During a recent appearance on the worldwide leader's NBA Today, Windhorst suggested that the Lakers' front office, led by team president Rob Pelinka, does expect its current roster to succeed this year.

That reality is patently obvious to anyone paying attention to the club's bizarre personnel decisions this summer. Los Angeles has put special emphasis on signing young athletic role players like Lonnie Walker IV, Juan Toscano-Anderson, Damian Jones and Thomas Bryant, regardless of shooting acumen. The team has also opted to load up on non-All-Star point guards (Patrick Beverley and Dennis Schröder are joining Russell Westbrook and Kendrick Nunn -- all four traditionally play big minutes at the point), adding so many that it is reportedly considering shifting some up a position to shooting guard so everyone can eat, minutes-wise.

Last year, the Lakers infamously went all-in on Westbrook by offloading three valuable forwards (starter Kentavious Caldwell-Pope and big-minute reserves Kyle Kuzma and Montrezl Harrell) plus their 2021 first-round draft pick to the Washington Wizards. The move proved somewhat disastrous. Though Westbrook was mostly healthy, he had lost just enough athleticism to no longer be effective as the team's secondary playmaker and late-game finisher. Long-lasting injuries to star forwards Anthony Davis and LeBron James on a paper-thin roster also didn't help. Los Angeles finished with a 33-49 record, missing the playoffs just two years after winning it all.

So does this latest intel from Windhorst mean the Lakers are really open to just keeping Westbrook throughout the season? At the very least, one would hope they'd look to move him to another team by the trade deadline, adding back players that make more positional sense for James and Davis

A lot of what ails the Lakers can be cured through one move: trading the egregiously $47.1 million expiring contract of 2021-22 starting point guard Russell Westbrook to another team in exchange for more shooting at the wing and/or forward spots. The best proposed hypothetical deal that could still be on the table would be a move that sends Westbrook and some level of future draft equity to the Indiana Pacers, with center/power forward Myles Turner (a great defender and good three-point shooter) and three-point specialist shooting guard Buddy Hield rerouted to Los Angeles.

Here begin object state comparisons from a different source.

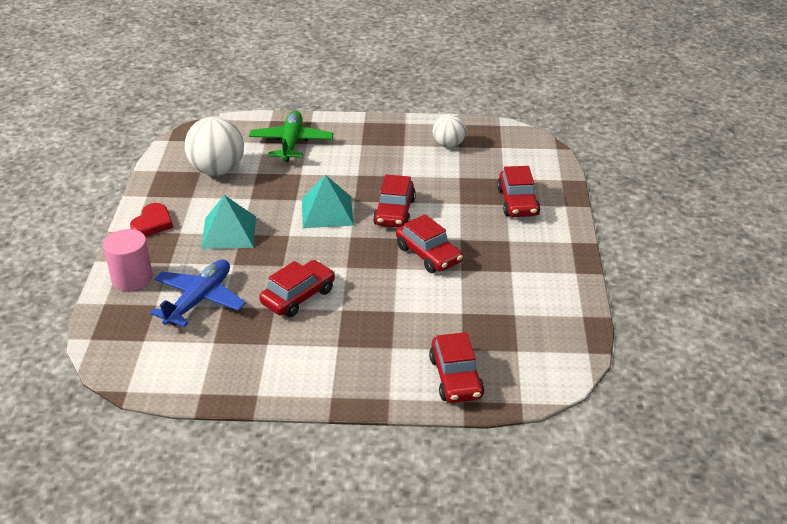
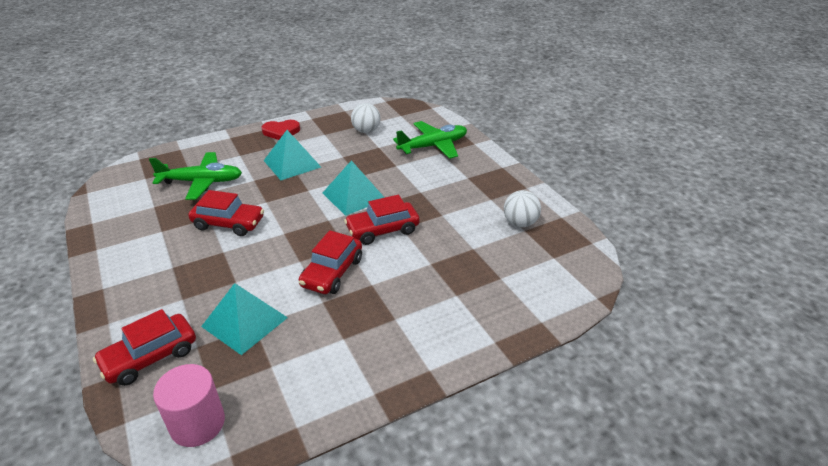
camera: 60 degrees right, 0 degrees up
(132, 278) = (213, 148): pink cylinder -> pink cylinder (197, 423)
(199, 300) = (201, 182): blue plane -> green plane
(217, 170) = (366, 131): white ball -> white ball, size x0.60
(452, 316) = (244, 322): none -> turquoise pyramid
(517, 202) = (467, 302): red car -> none

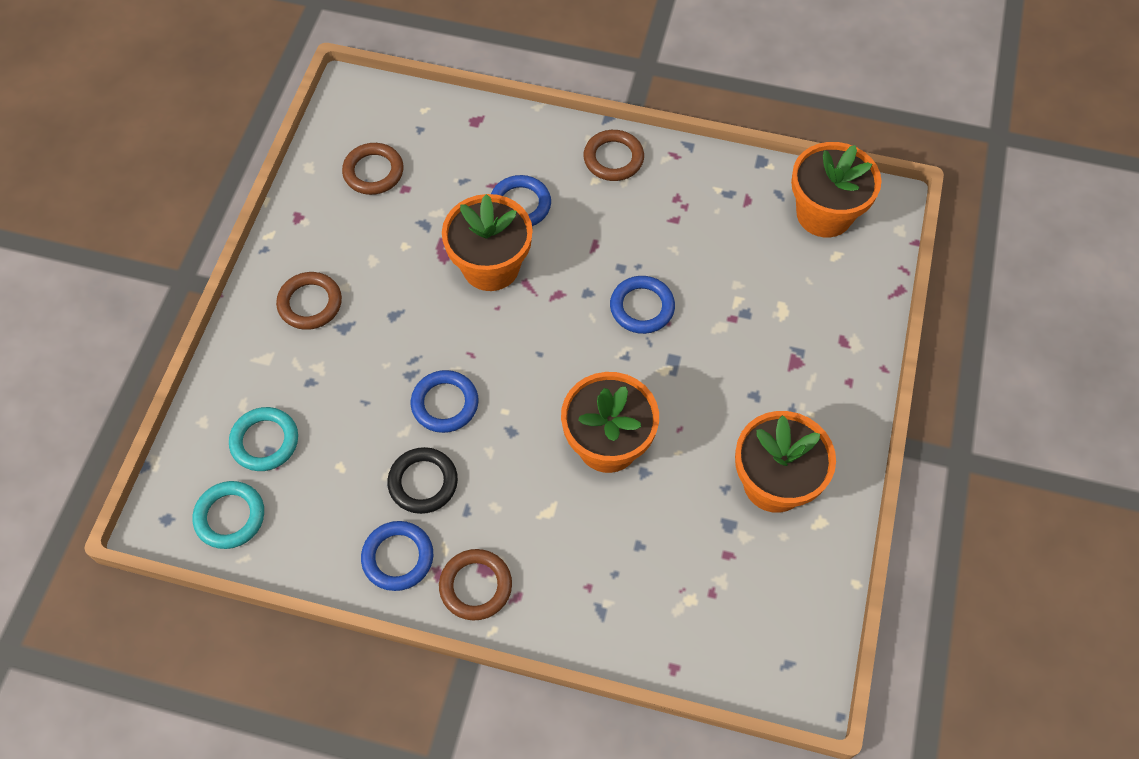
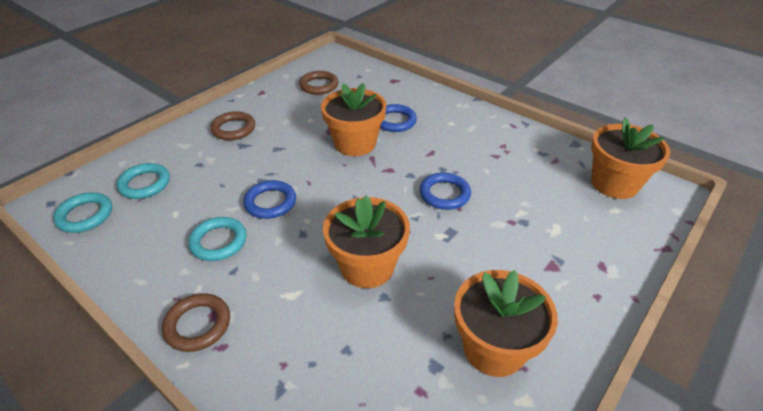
camera: 25 degrees right, 20 degrees down
(398, 557) = (161, 281): blue ring -> none
(423, 482) = (218, 242): black ring -> turquoise ring
(613, 158) = (470, 116): brown ring -> none

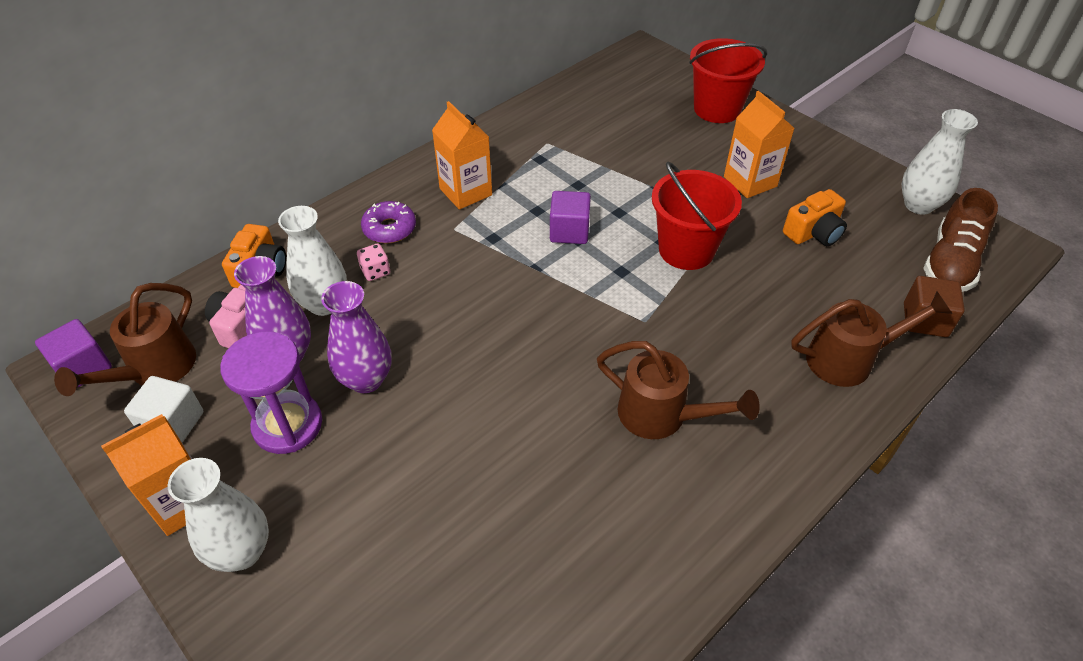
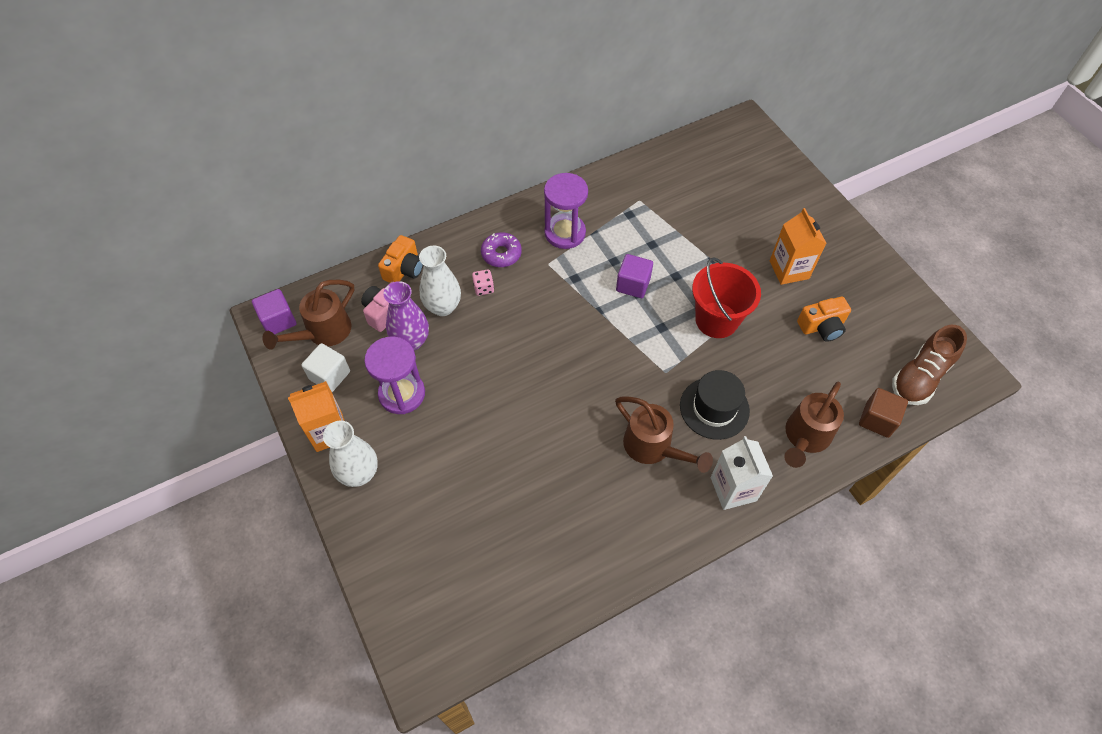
camera: 15 degrees right, 10 degrees up
(366, 379) = (459, 372): purple vase -> none
(465, 192) = (565, 233): orange carton -> purple hourglass
(717, 109) = (788, 194): red bucket -> none
(722, 350) = (714, 408): none -> black hat
(786, 443) = (733, 489): none -> white carton
(849, 359) = (805, 437): brown watering can -> brown watering can turned 120 degrees clockwise
(918, 205) = (918, 320): white vase -> none

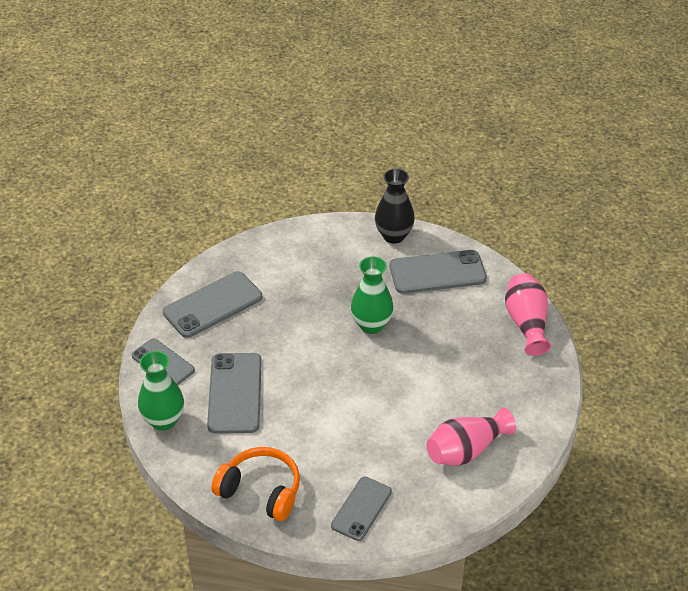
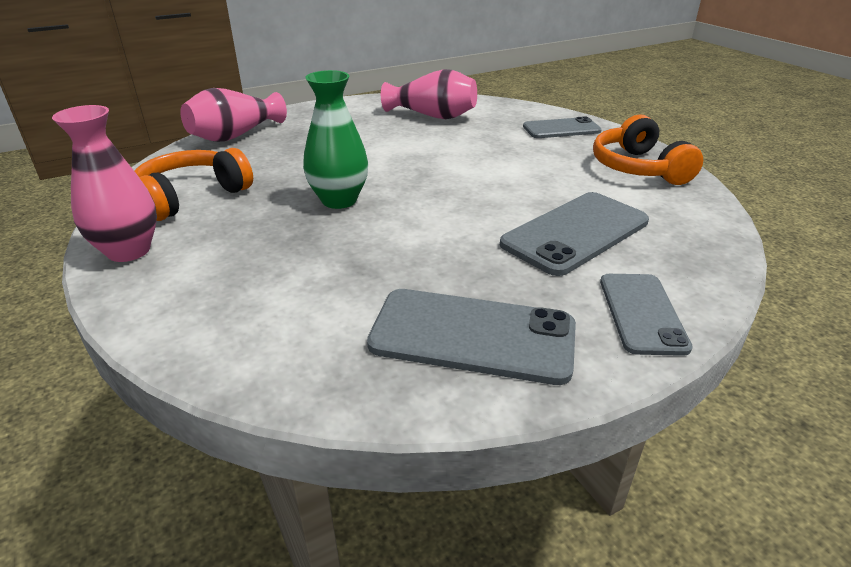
camera: 130 degrees left, 10 degrees down
(163, 420) = (700, 257): green vase -> none
(394, 236) = (129, 251): black vase -> pink vase
(437, 272) = (192, 196): grey phone -> orange headphones

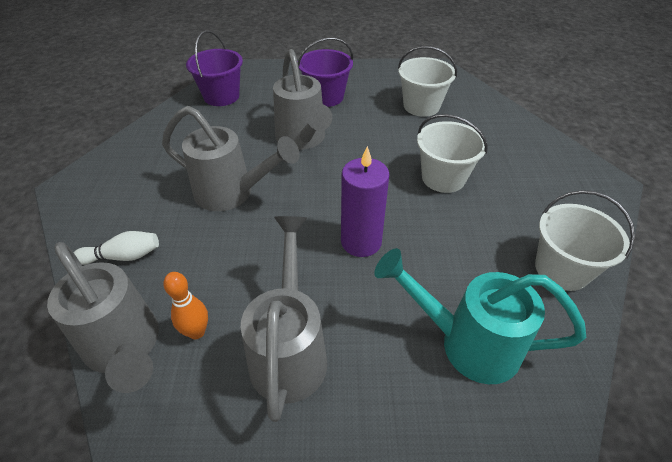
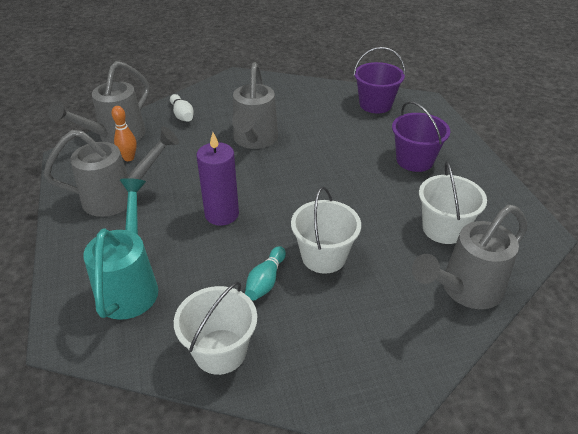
camera: 75 degrees right, 5 degrees down
(303, 140) = (337, 160): grey watering can -> grey watering can (464, 290)
(471, 222) = (266, 281): none -> turquoise bowling pin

Another, seemingly more tenable deal would ship Brodie out to the Utah Jazz in exchange for ace three-point shooting power forward Bojan Bogdanovic and any number of other veteran pieces. Options include wing Malik Beasley, power forward Rudy Gay, and guards Jordan Clarkson and Mike Conley. 25-year-old power forward Jarred Vanderbilt, a new arrival in Utah from a trade with the Minnesota Timberwolves earlier this summer, is young with enough upside that the Jazz may want to keep him around long-term, but if he can extracted in a trade, that's worth exploring too. Turner is better as a two-way player than any of these returning Jazz pieces, and the fit of Hield as a floor spacer could be perfect for the shooting-deprived Lakers.

It would behoove the Lakers to be open to sacrificing future flexibility in the interest of maximizing the present ceiling of a roster with James, who while perhaps no longer quite at the peak of his powers remains one of the 10-12 best players in the league, when healthy.